David Hagen gave an introductory talk on Parsita at SciPy 2021. The documentation is more thorough, but the talk is useful for anyone looking for a quick walk-through.

Strictly speaking, Parsita parsers can parse any kind of sequence, str, bytes, list[Token], etc. As long as the arguments to the terminal parsers match the input sequence, everything will work. However, this documentation will focus exclusively on parsing str because parsing text is most accessible to beginners.

Defining a parser

Parsita parsers are written inside the bodies of classes that inherit from ParserContext. Such classes are not meant to be instantiated. They are used purely as a kind of souped-up context manager.

The metaclass of ParserContext takes a whitespace named argument, which is a regular expression, or more commonly, a string that can be parsed into a regular expression, or less commonly, an arbitrary Parser. This becomes the definition of whitespace for all Parsers defined in this class body, making it so that whitespace as defined does not need to be explicitly captured and discarded. With the default whitespace=None, no whitespace is ignored. Common values for whitespace are:

  • whitespace=r'[ ]*' to ignore spaces
  • whitespace=r'[ \t]*' to ignore spaces and tabs
  • whitespace=r'\s*' to ignore all whitespace including newlines
from parsita import *

class NumericListParsers(ParserContext, whitespace=r'[ ]*'):
    integer_list = '[' >> repsep(reg('[+-]?[0-9]+') > int, ',') << ']'

Pretty much every function in Parsita returns an object with type Parser. Various operators, like & and |, are defined so that Parsers can be combined to make new, more complex, parsers, hence the name "parser combinators".

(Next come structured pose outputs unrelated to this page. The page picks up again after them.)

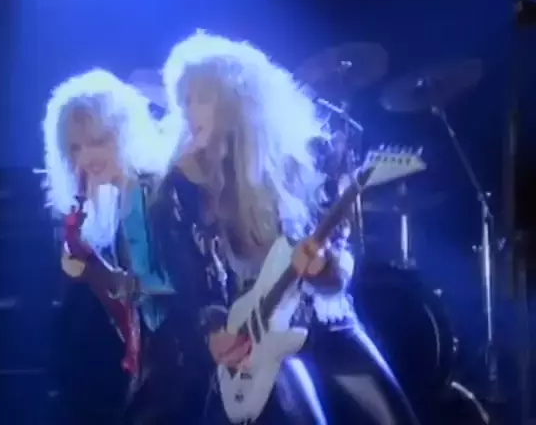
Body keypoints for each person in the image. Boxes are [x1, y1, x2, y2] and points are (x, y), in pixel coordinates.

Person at [151, 31, 421, 424]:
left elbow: (341, 259)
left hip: (324, 322)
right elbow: (187, 277)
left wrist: (324, 270)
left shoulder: (309, 159)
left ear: (237, 102)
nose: (190, 111)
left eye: (202, 98)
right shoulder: (182, 185)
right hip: (253, 337)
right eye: (185, 100)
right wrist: (211, 330)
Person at [41, 68, 182, 424]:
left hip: (182, 357)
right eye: (76, 147)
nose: (86, 157)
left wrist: (101, 273)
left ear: (124, 131)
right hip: (153, 359)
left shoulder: (145, 192)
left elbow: (170, 284)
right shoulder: (121, 198)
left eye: (98, 140)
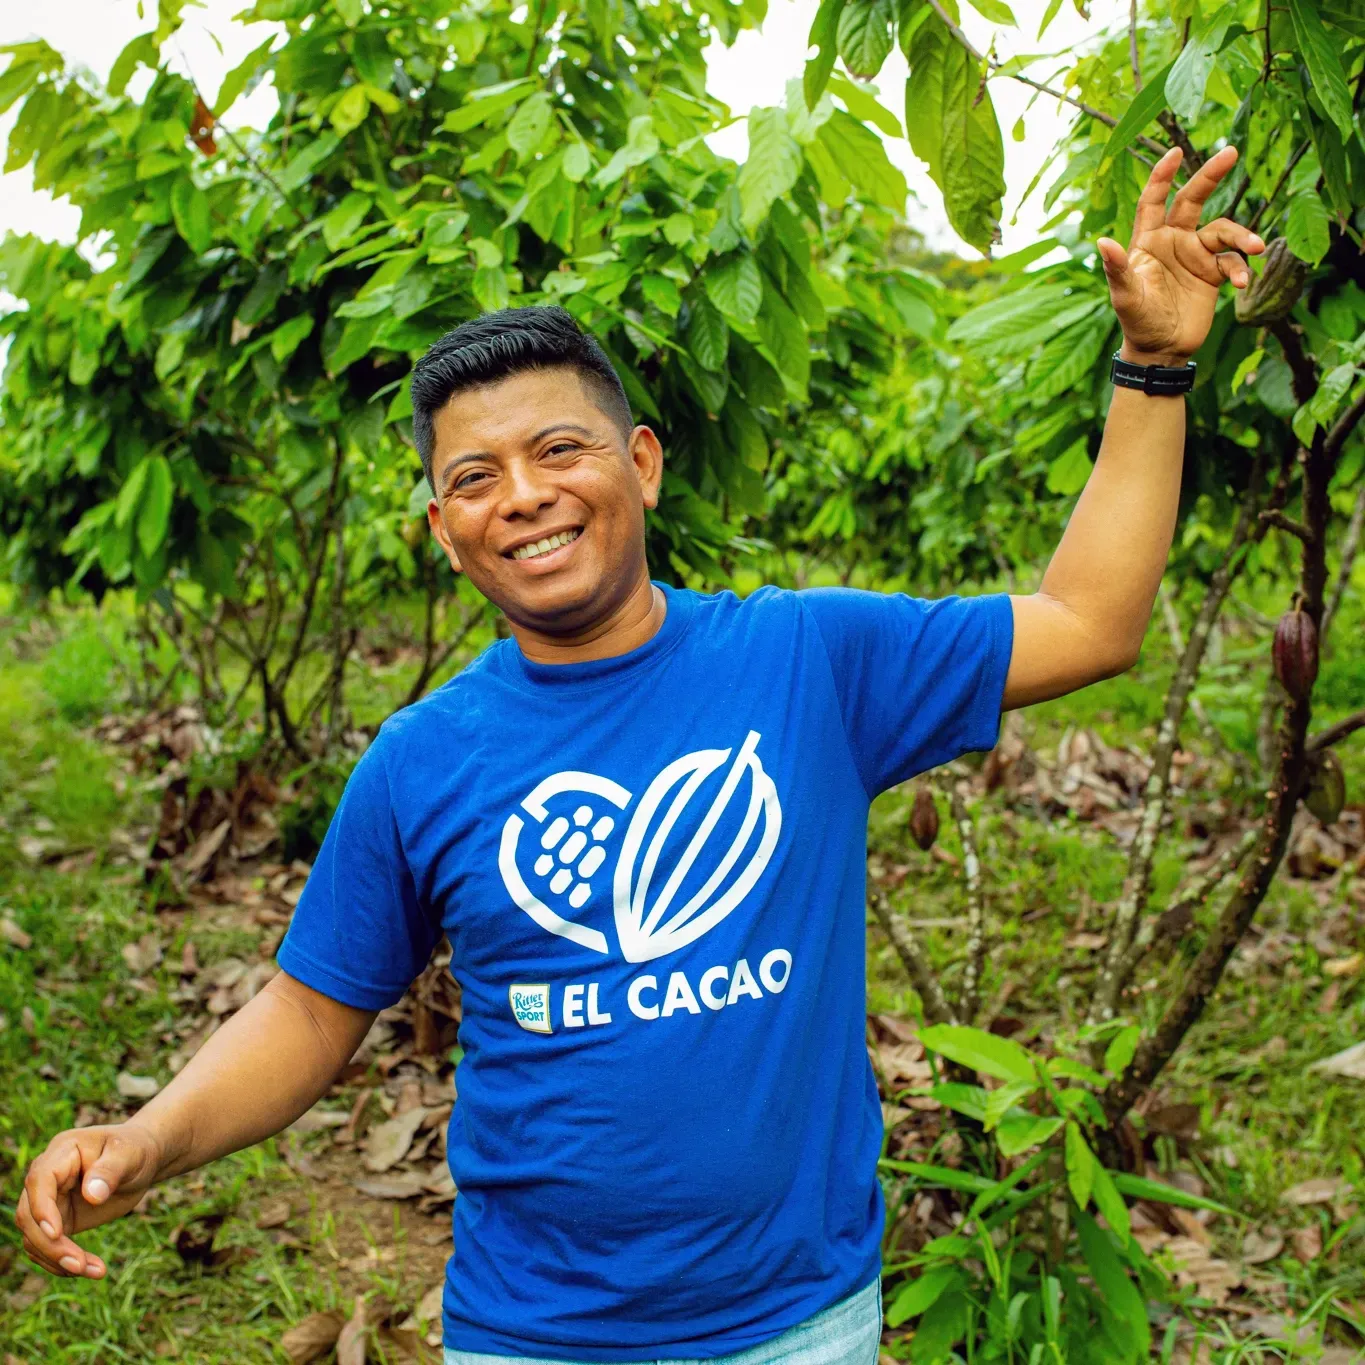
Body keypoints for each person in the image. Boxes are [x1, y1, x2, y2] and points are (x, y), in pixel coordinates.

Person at [17, 146, 1261, 1364]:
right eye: (474, 477)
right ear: (445, 532)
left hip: (797, 1321)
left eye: (560, 449)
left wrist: (1152, 368)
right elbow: (309, 1008)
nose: (523, 494)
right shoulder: (422, 758)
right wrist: (151, 1137)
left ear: (643, 464)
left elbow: (1090, 626)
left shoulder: (807, 660)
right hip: (534, 1333)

In version 1 of Parsita, ParserContext was split into two context classes, one with a default whitespace of None and the other with a default whitespace of r'\s*'. This was considered heavyweight, so they were combined into a single context.

Invoking a parser

Parser.parse

The only method of note on a Parser is the parse method. The parse method takes a str as as argument and returns an instance of the Result class, which has two subclasses Success and Failure. Note that in v2.0, these classes are reexported by Parsita, but are defined by the popular Returns package in returns.result. By using the Result class from Returns, Parsita's error handling can be composed with that of other libraries that use Returns.

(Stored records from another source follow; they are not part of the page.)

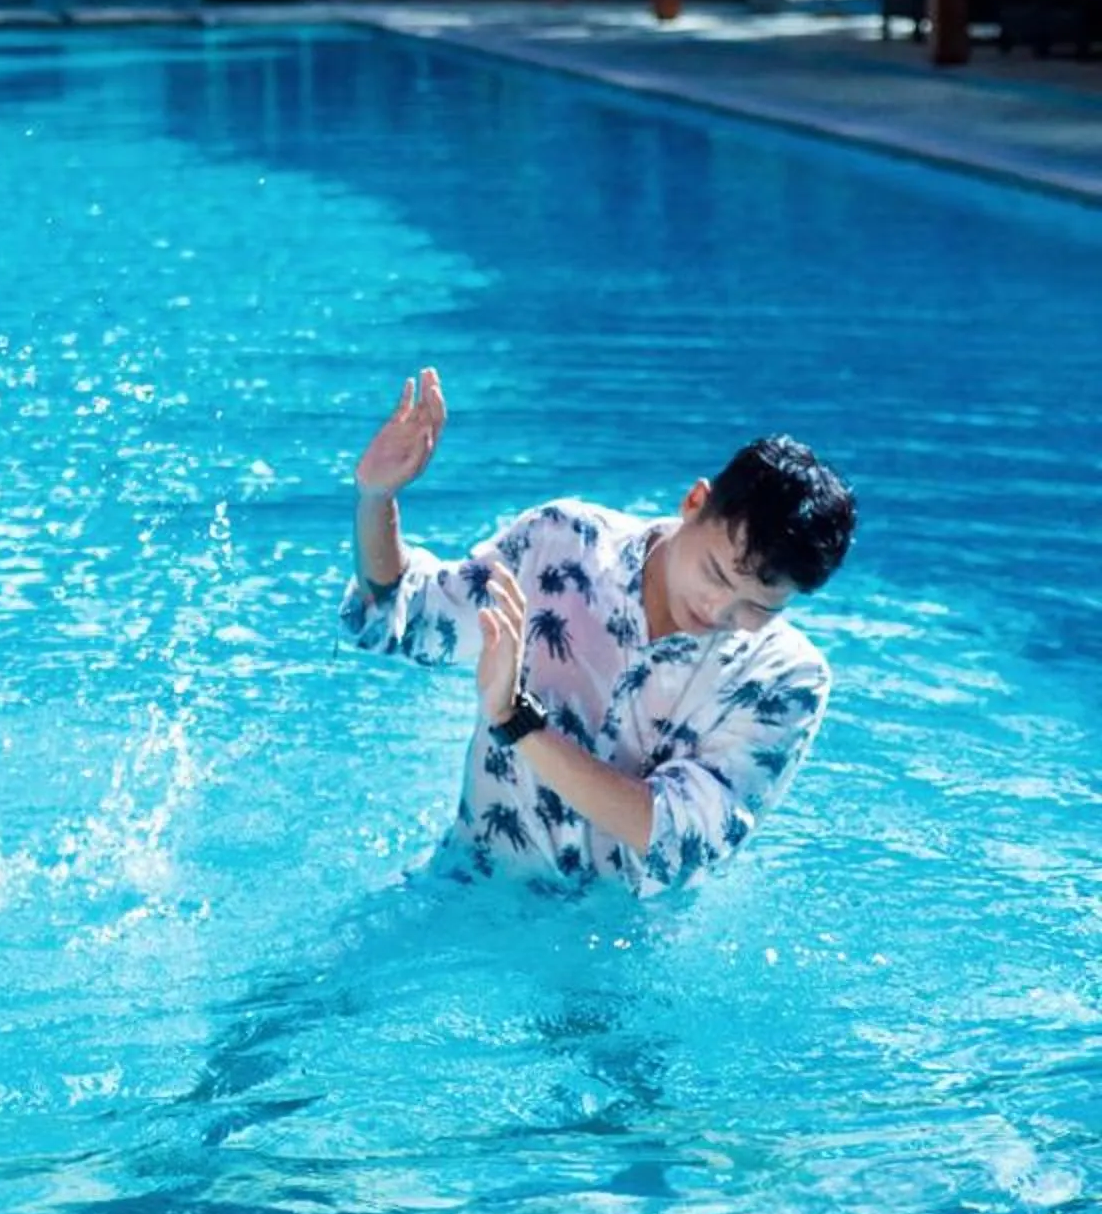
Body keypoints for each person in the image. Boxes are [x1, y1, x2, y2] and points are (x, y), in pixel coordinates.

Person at [343, 366, 855, 894]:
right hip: (466, 884)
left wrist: (516, 720)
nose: (720, 609)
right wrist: (376, 499)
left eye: (759, 607)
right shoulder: (563, 544)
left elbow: (681, 842)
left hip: (614, 931)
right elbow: (404, 618)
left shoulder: (786, 679)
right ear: (694, 503)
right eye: (716, 574)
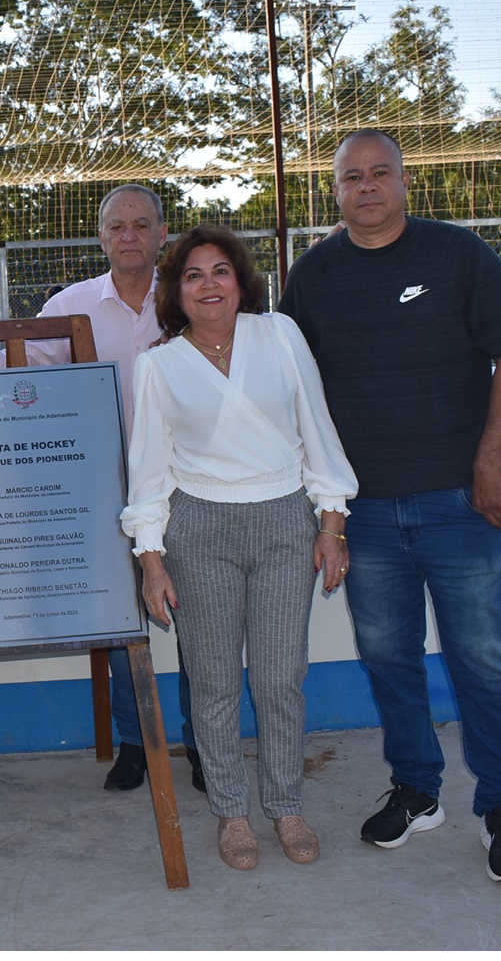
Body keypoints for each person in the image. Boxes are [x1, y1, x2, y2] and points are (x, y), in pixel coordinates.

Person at [278, 128, 501, 884]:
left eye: (380, 173)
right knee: (391, 657)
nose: (367, 187)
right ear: (335, 191)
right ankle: (417, 788)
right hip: (366, 515)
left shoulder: (456, 255)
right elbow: (288, 382)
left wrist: (489, 464)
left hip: (461, 505)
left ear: (403, 182)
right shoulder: (316, 274)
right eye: (351, 177)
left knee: (484, 662)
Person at [0, 184, 201, 794]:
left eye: (143, 224)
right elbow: (11, 372)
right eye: (118, 226)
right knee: (121, 624)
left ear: (163, 233)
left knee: (203, 623)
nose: (130, 235)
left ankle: (204, 743)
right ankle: (137, 744)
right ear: (101, 237)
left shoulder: (194, 296)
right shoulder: (72, 305)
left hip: (194, 483)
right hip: (107, 491)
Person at [120, 225, 355, 871]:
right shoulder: (158, 366)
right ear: (176, 292)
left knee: (281, 678)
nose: (208, 285)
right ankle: (231, 812)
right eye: (192, 275)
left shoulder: (278, 335)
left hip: (284, 523)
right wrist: (151, 559)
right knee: (215, 683)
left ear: (240, 279)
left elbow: (318, 429)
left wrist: (331, 525)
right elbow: (148, 471)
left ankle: (285, 805)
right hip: (198, 532)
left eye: (219, 270)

Instances of Result work especially well with pattern matching in the match statement introduced in Python 3.10:

from parsita import *

class NumericListParsers(ParserContext, whitespace=r'[ ]*'):
    integer_list = '[' >> repsep(reg('[+-]?[0-9]+') > int, ',') << ']'

result = NumericListParsers.integer_list.parse('[1, 1, 2, 3, 5]')

match result:
    case Success(value):
        python_list = value
    case Failure(error):
        raise error

If working in a version of Python prior to 3.10, you can use isinstance directly:

from parsita import *

class NumericListParsers(ParserContext, whitespace=r'[ ]*'):
    integer_list = '[' >> repsep(reg('[+-]?[0-9]+') > int, ',') << ']'

result = NumericListParsers.integer_list.parse('[1, 1, 2, 3, 5]')

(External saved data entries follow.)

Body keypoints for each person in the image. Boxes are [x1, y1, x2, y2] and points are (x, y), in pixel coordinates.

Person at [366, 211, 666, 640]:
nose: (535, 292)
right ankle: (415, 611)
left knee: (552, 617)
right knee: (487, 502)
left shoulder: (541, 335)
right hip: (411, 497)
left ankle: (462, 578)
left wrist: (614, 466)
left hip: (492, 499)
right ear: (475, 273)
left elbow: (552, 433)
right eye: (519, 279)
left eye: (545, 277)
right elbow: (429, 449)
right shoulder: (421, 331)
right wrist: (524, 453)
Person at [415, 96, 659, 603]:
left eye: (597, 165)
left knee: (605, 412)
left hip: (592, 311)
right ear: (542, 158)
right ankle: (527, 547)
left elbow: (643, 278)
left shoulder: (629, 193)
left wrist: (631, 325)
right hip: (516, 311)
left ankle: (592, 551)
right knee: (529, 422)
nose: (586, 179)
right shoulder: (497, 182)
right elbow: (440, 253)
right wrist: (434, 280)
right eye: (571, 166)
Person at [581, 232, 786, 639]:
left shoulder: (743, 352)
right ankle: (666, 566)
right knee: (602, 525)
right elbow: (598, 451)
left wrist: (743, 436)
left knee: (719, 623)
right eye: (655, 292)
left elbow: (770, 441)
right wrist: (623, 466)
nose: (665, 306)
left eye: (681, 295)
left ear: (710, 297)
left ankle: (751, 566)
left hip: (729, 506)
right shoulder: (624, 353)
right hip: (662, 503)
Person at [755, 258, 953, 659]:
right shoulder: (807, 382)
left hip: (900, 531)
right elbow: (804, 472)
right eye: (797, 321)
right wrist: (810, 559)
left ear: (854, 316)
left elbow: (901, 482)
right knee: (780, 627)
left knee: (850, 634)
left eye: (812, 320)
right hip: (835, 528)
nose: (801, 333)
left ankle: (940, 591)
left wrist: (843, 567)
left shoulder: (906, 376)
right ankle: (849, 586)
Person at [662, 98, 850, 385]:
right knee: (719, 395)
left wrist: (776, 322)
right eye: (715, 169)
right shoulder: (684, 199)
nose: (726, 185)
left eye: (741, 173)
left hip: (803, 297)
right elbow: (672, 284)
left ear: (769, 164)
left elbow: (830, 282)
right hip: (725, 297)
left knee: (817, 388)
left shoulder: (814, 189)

if isinstance(result, Success):
    python_list = result.unwrap()
elif isinstance(result, Failure):
    raise result.failure()

Returns has lots of features related to the Result class not covered here. One of the useful features that is not a method on Result is returns.pipeline.is_successful, which may be useful for those on Python versions without pattern matching.